Even in a single-wing era, the Bears’ rushing was impressive — a record (by more than 600 yards) 2,847 yards, including 1,004 by rookie Beattie Feathers, the first-ever 1,000-plus yard season. Chicago had two other runners finish in the top 10 — Bronko Nagurski (586) and Gene Ronzani (485). Red Grange, in his final season, chipped in 156. Feathers’ average gain of 8.44 yards lasted until 2006, when Michael Vick broke it. Speaking of breaking, Feathers suffered a serious shoulder injury in a 17-6 victory over the crosstown Cardinals, forcing him to miss the final two games and the championship game against the Giants.
The postseason
The Bears played in one of the most storied championship games in NFL history — and not because they won.
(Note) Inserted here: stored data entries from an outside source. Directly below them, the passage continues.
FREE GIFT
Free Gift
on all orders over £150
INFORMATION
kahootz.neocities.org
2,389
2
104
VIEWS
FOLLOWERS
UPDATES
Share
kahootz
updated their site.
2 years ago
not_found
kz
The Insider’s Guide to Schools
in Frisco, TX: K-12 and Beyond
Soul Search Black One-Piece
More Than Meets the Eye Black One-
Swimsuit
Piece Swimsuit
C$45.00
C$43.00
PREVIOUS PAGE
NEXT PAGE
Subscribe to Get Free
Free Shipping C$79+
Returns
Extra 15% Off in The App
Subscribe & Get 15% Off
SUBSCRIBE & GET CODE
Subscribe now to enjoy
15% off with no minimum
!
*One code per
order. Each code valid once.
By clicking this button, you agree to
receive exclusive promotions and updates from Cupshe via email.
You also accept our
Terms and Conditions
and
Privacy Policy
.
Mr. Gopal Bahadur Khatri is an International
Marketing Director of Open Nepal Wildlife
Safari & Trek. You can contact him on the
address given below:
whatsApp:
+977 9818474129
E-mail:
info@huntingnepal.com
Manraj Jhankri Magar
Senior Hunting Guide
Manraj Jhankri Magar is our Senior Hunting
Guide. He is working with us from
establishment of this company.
The championship at New York’s Polo Grounds became known as the “Sneakers Game” because down 13-3 in the fourth quarter on a field made slick by freezing rain, the Giants changed out of their cleats into sneakers they borrowed from the Manhattan College basketball team the night before as the rain fell.
The sure-footed Giants scored 27 fourth-quarter points against the stumbling, cleated Bears for a 30-13 victory.
Postscript
In 1942, the Bears would again finish the regular season undefeated, in even more dominant a fashion than they had eight years earlier (their 26.6 average point differential remains the NFL record).
But again, they lost the championship game, this time at Washington, 14-6. Footwear had nothing to do with this loss. Throwing an interception in the end zone and having another touchdown called back by a penalty did. No pro football team would go undefeated through the regular season and playoffs until the 1948 Cleveland Browns of the AAFC.